June 25, 2012
By Michael Schlee; photo courtesy Donate Life California
Governments: cant’ live with them, can’t live without them. Truth is, as much as we in Canada like love to complain about our government, we really do not have it that bad. Compared to many, many countries around the world, ours is a well-oiled machine. However, that does not mean our beloved government is devoid of incompetence and overeager bureaucracy. Case in point is the motor vehicle licensing office.

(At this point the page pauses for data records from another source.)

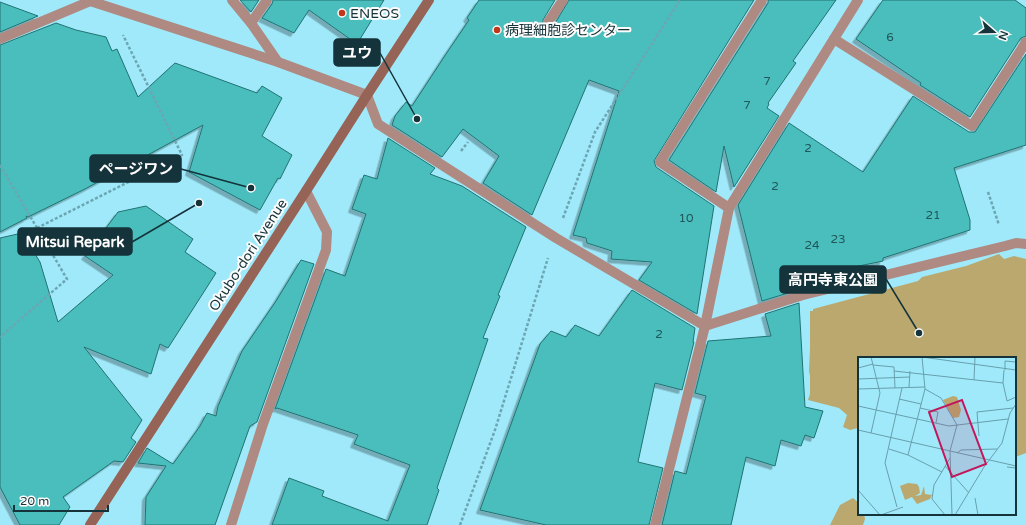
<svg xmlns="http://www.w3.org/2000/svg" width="1026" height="525" font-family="'Varela Round','Noto Sans JP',sans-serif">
<defs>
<filter id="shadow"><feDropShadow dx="-3.5" dy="3.5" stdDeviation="0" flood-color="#0004"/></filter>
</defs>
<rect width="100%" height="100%" fill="#a0e9fa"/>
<g fill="#baa86e">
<path d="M 999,254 L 1004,259 L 1014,256 L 1026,259 L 1026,453 L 1015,457 L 1015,358 L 859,358 L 859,423 L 858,428 L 850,430 L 843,427 L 847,415 L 839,408 L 808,400 L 810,394 L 810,376 L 809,371 L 810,348 L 810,311 L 813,311 L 813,309 L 918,281 L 922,277 L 966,266 Z"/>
<path d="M 853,498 L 859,503 L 859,514 L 864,514 L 865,519 L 863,525 L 830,525 L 840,505 Z"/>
</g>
<g fill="#49bebc" stroke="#217372" filter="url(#shadow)">
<path d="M 240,0 L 259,0 L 251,12 Z"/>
<path d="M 273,0 L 384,0 L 357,44 L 309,10 L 294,33 L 262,18 L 272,4 Z"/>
<path d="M 479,0 L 555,0 L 543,20 L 543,24 L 549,27 L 554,25 L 569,0 L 754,0 L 654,161 L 656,167 L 714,206 L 697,314 L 639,280 L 652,262 L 611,259 L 612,251 L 587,243 L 586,238 L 573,235 L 619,91 L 589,80 L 532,215 L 483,183 L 499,156 L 463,129 L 442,157 L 392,125 L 395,116 L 406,102 L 412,106 L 446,54 L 469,20 L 467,18 Z"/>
<path d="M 768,0 L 836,0 L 793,61 L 796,63 L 768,103 L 769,104 L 767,108 L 779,116 L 734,187 L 724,146 L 716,192 L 669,160 L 768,3 Z"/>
<path d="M 883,0 L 1015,0 L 1026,8 L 1026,36 L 1021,38 L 970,117 L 920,85 L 921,83 L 856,39 Z"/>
<path d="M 0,2 L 38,16 L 0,32 Z"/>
<path d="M 56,23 L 76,30 L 106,37 L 112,51 L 117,49 L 138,97 L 175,63 L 257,93 L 262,86 L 282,98 L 262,136 L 292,155 L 280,179 L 278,178 L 260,210 L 189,172 L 203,125 L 85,189 L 28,217 L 26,216 L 27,218 L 0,232 L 0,45 Z"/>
<path d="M 1026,54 L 1026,145 L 954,168 L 970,220 L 970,230 L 883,258 L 883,261 L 854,267 L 854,269 L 822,276 L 798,284 L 797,285 L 798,290 L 762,301 L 738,205 L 789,123 L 863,172 L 913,96 L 969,132 L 975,132 Z"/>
<path d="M 388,138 L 435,168 L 430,174 L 462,186 L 526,227 L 498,295 L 500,296 L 483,338 L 488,339 L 437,488 L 439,490 L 427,525 L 272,525 L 289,478 L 324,491 L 322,496 L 388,521 L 410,465 L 354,444 L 358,435 L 277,408 L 275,409 L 326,269 L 345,276 L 366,214 L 352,209 L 364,175 L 377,179 Z"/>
<path d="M 146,206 L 193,239 L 185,252 L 216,273 L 168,348 L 160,344 L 151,374 L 84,347 L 142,420 L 131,438 L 136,442 L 123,462 L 114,461 L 63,497 L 70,507 L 59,525 L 20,525 L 0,487 L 0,238 L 22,233 L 40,262 L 58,322 L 113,275 L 85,256 L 118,212 Z"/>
<path d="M 301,260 L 314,264 L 257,422 L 250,426 L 215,525 L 145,525 L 146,497 L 166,466 L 138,463 L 147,448 L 173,464 L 200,426 L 207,413 L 216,416 L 218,406 L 242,351 L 276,301 Z"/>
<path d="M 632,290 L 695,328 L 693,342 L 694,342 L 682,390 L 655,383 L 638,462 L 663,468 L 649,525 L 546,525 L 480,510 L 540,344 L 551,331 L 566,337 L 575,325 L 599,336 Z"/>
<path d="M 799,303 L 805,407 L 823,411 L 814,438 L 805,435 L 801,446 L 781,440 L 775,466 L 746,457 L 731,525 L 662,525 L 675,471 L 686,474 L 706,396 L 695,393 L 708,341 L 771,336 L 765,314 Z"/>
</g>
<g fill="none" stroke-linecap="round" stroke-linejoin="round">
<g stroke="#6ca6b3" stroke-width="2.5" stroke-dasharray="3 2" stroke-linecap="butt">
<path d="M 461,151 L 468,142"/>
<path d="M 0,165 L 67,279 L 0,337"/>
<path d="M 988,192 L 999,225"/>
<path d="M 563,218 L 595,132 L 680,0"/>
<path d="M 37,228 L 182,155 L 123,35"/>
<path d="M 460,525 L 495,430 L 548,258"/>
</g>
<g stroke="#af8a82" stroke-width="10">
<path d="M 549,21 L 563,0"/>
<path d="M 251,23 L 267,0"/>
<path d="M 729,208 L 660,162 L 762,0"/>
</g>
<g stroke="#af8a82" stroke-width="10">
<path d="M 232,0 L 251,23 L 278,62"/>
<path d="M 0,39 L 93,0"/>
<path d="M 834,39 L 972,126 L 1026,42"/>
<path d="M 367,95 L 378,124 L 556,238 L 705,326 L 803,295 L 1005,246 L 1016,243 L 1026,244"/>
<path d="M 231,525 L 263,424 L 326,250 L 327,232 L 306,191"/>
<path d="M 655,525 L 705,326 L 729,208 L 858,0"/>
</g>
<path stroke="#af8a82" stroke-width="10" d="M 87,0 L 278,62 L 367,95"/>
<path stroke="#966357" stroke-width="10" d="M 90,525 L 306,191 L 367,95 L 429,0"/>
</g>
<g fill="#c2371a" stroke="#fcfcfc" stroke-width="1.5">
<circle cx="342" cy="13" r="4"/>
<circle cx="497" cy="30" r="4"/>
</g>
<g text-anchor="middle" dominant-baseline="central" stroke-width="4" stroke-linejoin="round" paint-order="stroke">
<g font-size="12" fill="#21565a">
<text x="890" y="37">6</text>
<text x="767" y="81">7</text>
<text x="747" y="105">7</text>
<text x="808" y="148">2</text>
<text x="775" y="186">2</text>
<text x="933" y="215">21</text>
<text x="686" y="218">10</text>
<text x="838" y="239">23</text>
<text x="812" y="245">24</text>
<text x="659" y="334">2</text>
</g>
<g font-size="14" fill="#14333a" stroke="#fcfcfc" text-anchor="start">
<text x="350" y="13">ENEOS</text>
<text x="505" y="30">病理細胞診センター</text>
</g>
<g font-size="14" fill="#14333a" stroke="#fcfcfc">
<text transform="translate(248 255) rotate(-57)">Okubo-dori Avenue</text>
</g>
</g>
<g transform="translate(858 357)">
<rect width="158" height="158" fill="#a0e9fa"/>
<path d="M 95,39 L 99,40 L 103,53 L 101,60 L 95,61 L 85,43 ZM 50,126 L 59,127 L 61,130 L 62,136 L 57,139 L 63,138 L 66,129 L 67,137 L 74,138 L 72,142 L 59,147 L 54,140 L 47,143 L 42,129 Z" fill="#baa86e"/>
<path fill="none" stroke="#68a0ad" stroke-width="1" d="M 13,0 L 22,36 L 13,76M 64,0 L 158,13M 15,8 L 36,10 L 37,31M 0,11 L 15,7M 147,13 L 147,4 L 158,5M 36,14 L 145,26 L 146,13M 0,22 L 52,20M 116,23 L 117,0M 145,26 L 149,44 L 158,40M 51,30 L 52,14M 0,32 L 67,30M 67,32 L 83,41 L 99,68 L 92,94 L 94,158M 41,42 L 63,47M 0,49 L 91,69 L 150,62M 62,51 L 80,55 L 78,66M 0,73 L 158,109M 121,79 L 119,55 L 155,51M 31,92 L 50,98 L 84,115M 99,96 L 103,93 L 139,92M 50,98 L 67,32 L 64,0M 87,109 L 111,136M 149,110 L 158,111 L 158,121M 0,133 L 22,158M 117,141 L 120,158M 39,150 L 27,106 L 44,31M 23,158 L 45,150M 87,158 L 74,142 L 76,128 L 92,101M 97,158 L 126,110 L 144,86 L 152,56 L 158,47"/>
<path fill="#c2185b" fill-opacity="0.15" stroke="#c2185b" stroke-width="2" d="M 104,43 L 128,107 L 94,120 L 71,55 Z"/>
<rect width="158" height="158" fill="none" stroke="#14333a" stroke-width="2"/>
</g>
<path fill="none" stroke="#14333a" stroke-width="1.5" d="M417 119L380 53M251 188L181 169M199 203L132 242M919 333L886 279"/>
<g fill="#14333a" stroke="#fcfcfc" stroke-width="1.5">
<circle cx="417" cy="119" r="4"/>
<circle cx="251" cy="188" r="4"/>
<circle cx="199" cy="203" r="4"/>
<circle cx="919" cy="333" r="4"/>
</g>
<g fill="#14333a" stroke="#14333a" stroke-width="1.5">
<rect x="334" y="39" width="46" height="27" rx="4"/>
<rect x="90" y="155" width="91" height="27" rx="4"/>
<rect x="18" y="228" width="114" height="27" rx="4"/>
<rect x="780" y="266" width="106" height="27" rx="4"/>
</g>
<g font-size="15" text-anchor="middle" font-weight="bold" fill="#fff">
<text x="357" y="58">ユウ</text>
<text x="136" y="174">ページワン</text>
<text x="75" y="247">Mitsui Repark</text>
<text x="833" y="285">高円寺東公園</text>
</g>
<g transform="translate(994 32) rotate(110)" stroke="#fcfcfc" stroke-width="3" paint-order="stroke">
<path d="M0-3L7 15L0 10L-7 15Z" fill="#14333a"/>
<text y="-6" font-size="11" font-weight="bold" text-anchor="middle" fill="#14333a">N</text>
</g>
<path d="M14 505v6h94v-6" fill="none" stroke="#14333a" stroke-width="2"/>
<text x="20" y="505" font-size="12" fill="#14333a" stroke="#fcfcfc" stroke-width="3" paint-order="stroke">20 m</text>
</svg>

I get why institutions like this exist. Without a lot of these rules and regulations in place, our roadways would be utter chaos ruled by the dangerous and unsavoury. Okay, it may not be that bad, but for the most part I get why we need some control. Heck, I can even live with the annual license registration fees and need for a safety certificate when transferring ownership of vehicles (emission tests and HST on private sales though… well, that could be an entirely separate rant).
For years I have been using the much-lamented Ministry of Transportation offices without issue or complaint — until this week. For those who follow along in our forum, you will know that I recently bought a 22-year-old Mazda Miata off of a neighbour. I paid $1,500 for the car plus $500 for various accessories and parts. After a week-long battle repairing some serious floorboard rot, I was finally ready to get it on the road last week.
Even though this car is old, my insurance company had no issue insuring the car for its worth (post repairs) at $2,000 since it is now at 308,000+ km. The body, roof, and interior are in decent shape, but the underbody is rough. Considering the high mileage, the mechanicals are surprisingly solid. After obtaining my insurance card, I headed off to the ministry desk with all my necessary documents; or so I thought. After a 30-minute wait, I made it up to the front desk only to be informed that since my car is over 20 years old, it is no longer “on the books” and needs to be appraised to ensure I pay the government the maximum amount of money. In other words, if the car is appraised at more than the $1,500 I paid for the car, then I pay tax on the appraised amount. I get the premise of this law. You don’t want someone with a nearly-priceless 1969 Chevrolet Chevelle or 1987 Buick GNX to try to pass off that they paid $5,000 for it. But I am here with a vehicle that is about to eclipse a third of a million kilometres and is in a rusty state of repair. Realizing I would not win this battle, and succumbing to the knowledge this law does, on a very specific level, make sense, I begrudgingly left to find an appraisal for my cheaper-than-a-60-inch-television car.
Fast forward two days and I have been able to get a colleague of mine to provide an appraisal for my little roadster. He is the general manager of a large dealership and agrees to give the 1990 Miata a once over. After inspecting the vehicle (and its floor rot) he determines it is worth roughly $1,500. Perfect, I paid the right amount. He finishes filling out the form, we say our goodbyes, and I head out to ministry to finally get the vehicle registered.